_WHAT THE EXERCISE ASKS_
All lines from the one holding "5275 Westview Drive" through the last line of the entries below must be transcribed exactly, and no others. Pictures do not go in.

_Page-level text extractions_
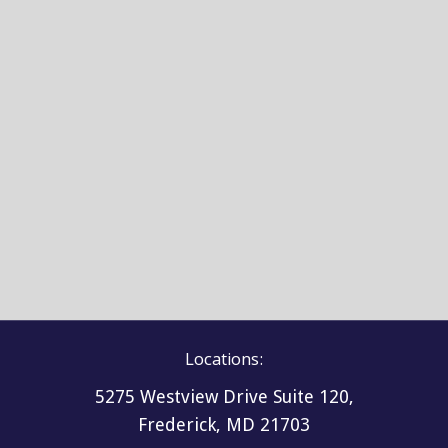
Locations:
5275 Westview Drive Suite 120,
Frederick, MD 21703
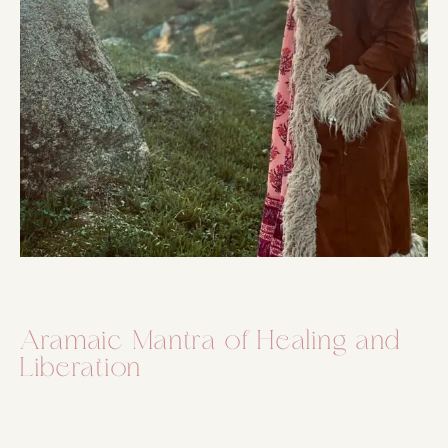
Aramaic Mantra of Healing and
Liberation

_WRITTEN ANSWER_
5275 Westview Drive Suite 120,
Frederick, MD 21703
Aramaic Mantra of Healing and
Liberation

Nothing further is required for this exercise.